Copy out every one of the lines below word for word, leaving the pictures out of your answer.

* [PROVIDED RECORDS]:
BEGIN
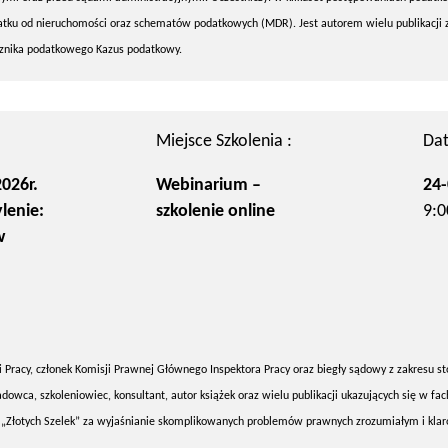
atku od nieruchomości oraz schematów podatkowych (MDR). Jest autorem wielu publikacji 
znika podatkowego Kazus podatkowy.
Miejsce Szkolenia :
Dat
026r.
Webinarium –
24-
lenie:
szkolenie online
9:0
w
 Pracy, członek Komisji Prawnej Głównego Inspektora Pracy oraz biegły sądowy z zakresu st
a, szkoleniowiec, konsultant, autor książek oraz wielu publikacji ukazujących się w fa
reat „Złotych Szelek” za wyjaśnianie skomplikowanych problemów prawnych zrozumiałym i kl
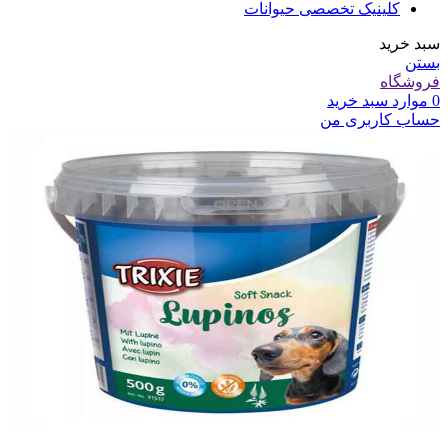
کلینیک تخصصی حیوانات
سبد خرید
بستن
فروشگاه
0
موارد
سبد خرید
حساب کاربری من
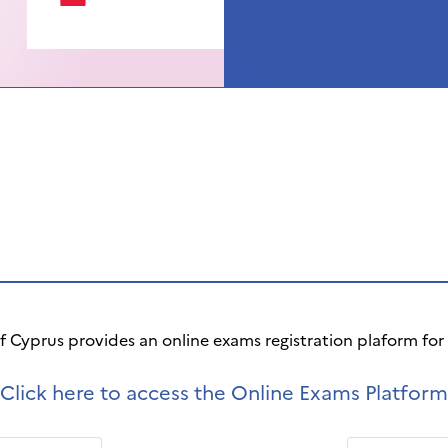
of Cyprus provides an online exams registration plaform fo
Click here to access the Online Exams Platform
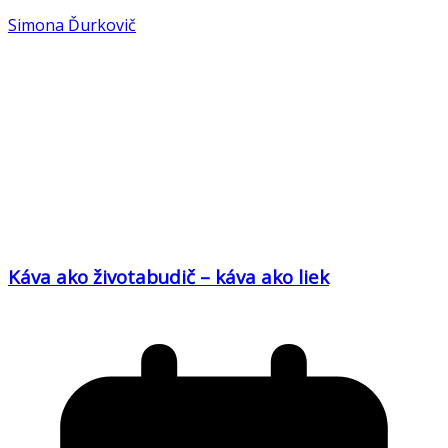
Simona Ďurkovič
Káva ako životabudič – káva ako liek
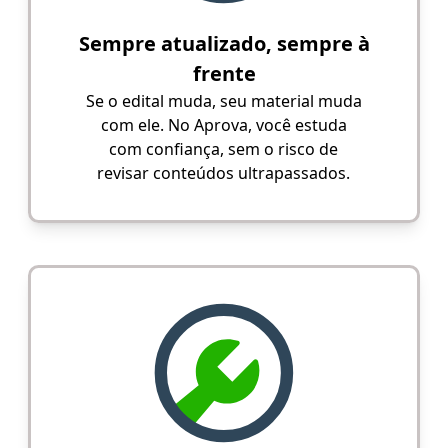
Sempre atualizado, sempre à
frente
Se o edital muda, seu material muda
com ele. No Aprova, você estuda
com confiança, sem o risco de
revisar conteúdos ultrapassados.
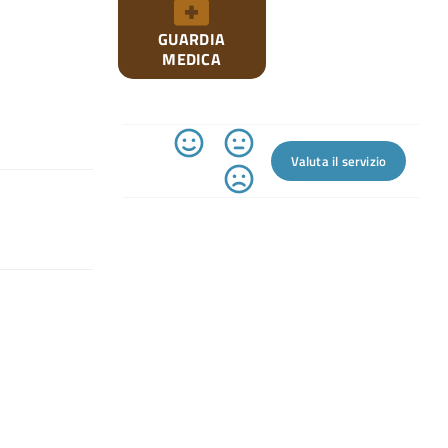
GUARDIA
MEDICA
Valuta il servizio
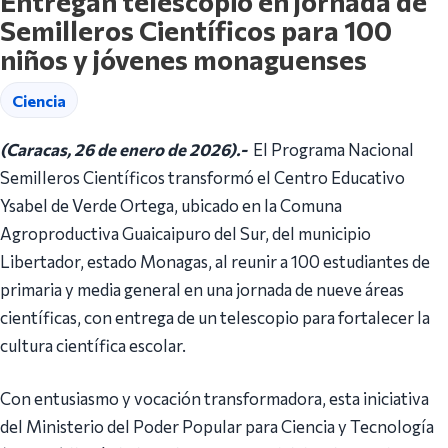
Entregan telescopio en jornada de
Semilleros Científicos para 100
niños y jóvenes monaguenses
Ciencia
(Caracas, 26 de enero de 2026).-
El Programa Nacional
Semilleros Científicos transformó el Centro Educativo
Ysabel de Verde Ortega, ubicado en la Comuna
Agroproductiva Guaicaipuro del Sur, del municipio
Libertador, estado Monagas, al reunir a 100 estudiantes de
primaria y media general en una jornada de nueve áreas
científicas, con entrega de un telescopio para fortalecer la
cultura científica escolar.
Con entusiasmo y vocación transformadora, esta iniciativa
del Ministerio del Poder Popular para Ciencia y Tecnología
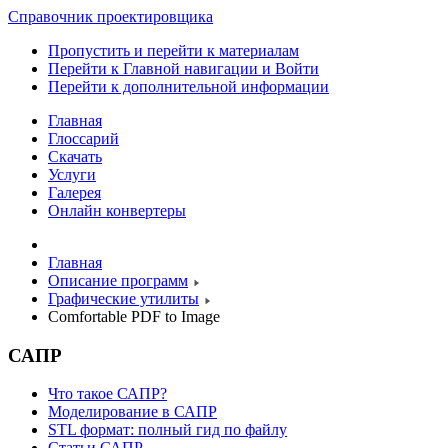
Справочник проектировщика
Пропустить и перейти к материалам
Перейти к Главной навигации и Войти
Перейти к дополнительной информации
Главная
Глоссарий
Скачать
Услуги
Галерея
Онлайн конвертеры
Главная
Описание программ
Графические утилиты
Comfortable PDF to Image
САПР
Что такое САПР?
Моделирование в САПР
STL формат: полный гид по файлу
Статьи САПР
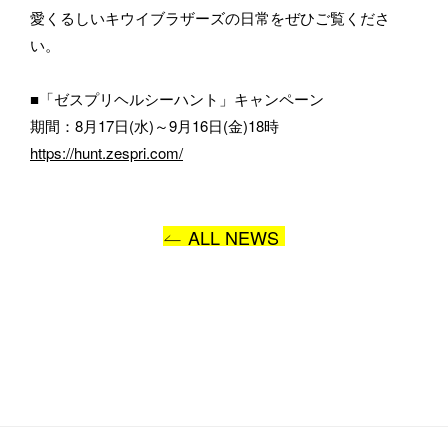
愛くるしいキウイブラザーズの日常をぜひご覧くださ
い。
お問い合わせ内容
■「ゼスプリヘルシーハント」キャンペーン
期間：8月17日(水)～9月16日(金)18時
https://hunt.zespri.com/
ALL NEWS
プライバシーポリシー
に同意します
送信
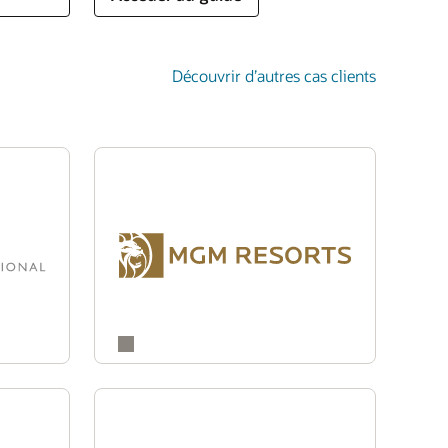
Découvrir d’autres cas clients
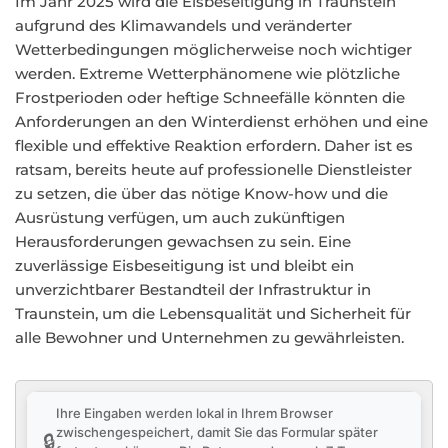
Im Jahr 2025 wird die Eisbeseitigung in Traunstein
aufgrund des Klimawandels und veränderter
Wetterbedingungen möglicherweise noch wichtiger
werden. Extreme Wetterphänomene wie plötzliche
Frostperioden oder heftige Schneefälle könnten die
Anforderungen an den Winterdienst erhöhen und eine
flexible und effektive Reaktion erfordern. Daher ist es
ratsam, bereits heute auf professionelle Dienstleister
zu setzen, die über das nötige Know-how und die
Ausrüstung verfügen, um auch zukünftigen
Herausforderungen gewachsen zu sein. Eine
zuverlässige Eisbeseitigung ist und bleibt ein
unverzichtbarer Bestandteil der Infrastruktur in
Traunstein, um die Lebensqualität und Sicherheit für
alle Bewohner und Unternehmen zu gewährleisten.
Ihre Eingaben werden lokal in Ihrem Browser
zwischengespeichert, damit Sie das Formular später
🔒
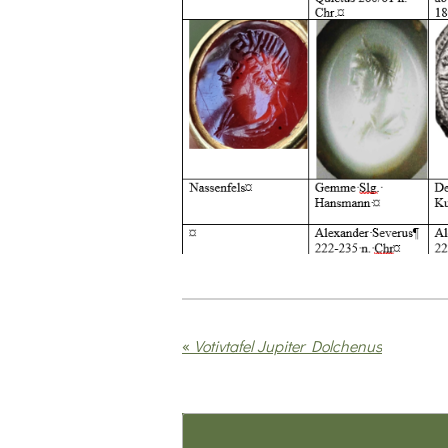
«
Votivtafel Jupiter Dolchenus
END
* [SOLUTION TO THE EXERCISE]:
atku od nieruchomości oraz schematów podatkowych (MDR). Jest autorem wielu publikacji 
znika podatkowego Kazus podatkowy.
Miejsce Szkolenia :
Dat
026r.
Webinarium –
24-
lenie:
szkolenie online
9:0
w
 Pracy, członek Komisji Prawnej Głównego Inspektora Pracy oraz biegły sądowy z zakresu st
a, szkoleniowiec, konsultant, autor książek oraz wielu publikacji ukazujących się w fa
reat „Złotych Szelek” za wyjaśnianie skomplikowanych problemów prawnych zrozumiałym i kl
کلینیک تخصصی حیوانات
سبد خرید
بستن
فروشگاه
0
موارد
سبد خرید
حساب کاربری من
of Cyprus provides an online exams registration plaform fo
Click here to access the Online Exams Platform
Simona Ďurkovič
Káva ako životabudič – káva ako liek
Sempre atualizado, sempre à
frente
Se o edital muda, seu material muda
com ele. No Aprova, você estuda
com confiança, sem o risco de
revisar conteúdos ultrapassados.
GUARDIA
MEDICA
Valuta il servizio
Entregan telescopio en jornada de
Semilleros Científicos para 100
niños y jóvenes monaguenses
Ciencia
(Caracas, 26 de enero de 2026).-
El Programa Nacional
Semilleros Científicos transformó el Centro Educativo
Ysabel de Verde Ortega, ubicado en la Comuna
Agroproductiva Guaicaipuro del Sur, del municipio
Libertador, estado Monagas, al reunir a 100 estudiantes de
primaria y media general en una jornada de nueve áreas
científicas, con entrega de un telescopio para fortalecer la
cultura científica escolar.
Con entusiasmo y vocación transformadora, esta iniciativa
del Ministerio del Poder Popular para Ciencia y Tecnología
Справочник проектировщика
Пропустить и перейти к материалам
Перейти к Главной навигации и Войти
Перейти к дополнительной информации
Главная
Глоссарий
Скачать
Услуги
Галерея
Онлайн конвертеры
Главная
Описание программ
Графические утилиты
Comfortable PDF to Image
САПР
Что такое САПР?
Моделирование в САПР
STL формат: полный гид по файлу
Статьи САПР
愛くるしいキウイブラザーズの日常をぜひご覧くださ
い。
お問い合わせ内容
■「ゼスプリヘルシーハント」キャンペーン
期間：8月17日(水)～9月16日(金)18時
https://hunt.zespri.com/
ALL NEWS
プライバシーポリシー
に同意します
送信
Découvrir d’autres cas clients
Im Jahr 2025 wird die Eisbeseitigung in Traunstein
aufgrund des Klimawandels und veränderter
Wetterbedingungen möglicherweise noch wichtiger
werden. Extreme Wetterphänomene wie plötzliche
Frostperioden oder heftige Schneefälle könnten die
Anforderungen an den Winterdienst erhöhen und eine
flexible und effektive Reaktion erfordern. Daher ist es
ratsam, bereits heute auf professionelle Dienstleister
zu setzen, die über das nötige Know-how und die
Ausrüstung verfügen, um auch zukünftigen
Herausforderungen gewachsen zu sein. Eine
zuverlässige Eisbeseitigung ist und bleibt ein
unverzichtbarer Bestandteil der Infrastruktur in
Traunstein, um die Lebensqualität und Sicherheit für
alle Bewohner und Unternehmen zu gewährleisten.
Ihre Eingaben werden lokal in Ihrem Browser
zwischengespeichert, damit Sie das Formular später
🔒
«
Votivtafel Jupiter Dolchenus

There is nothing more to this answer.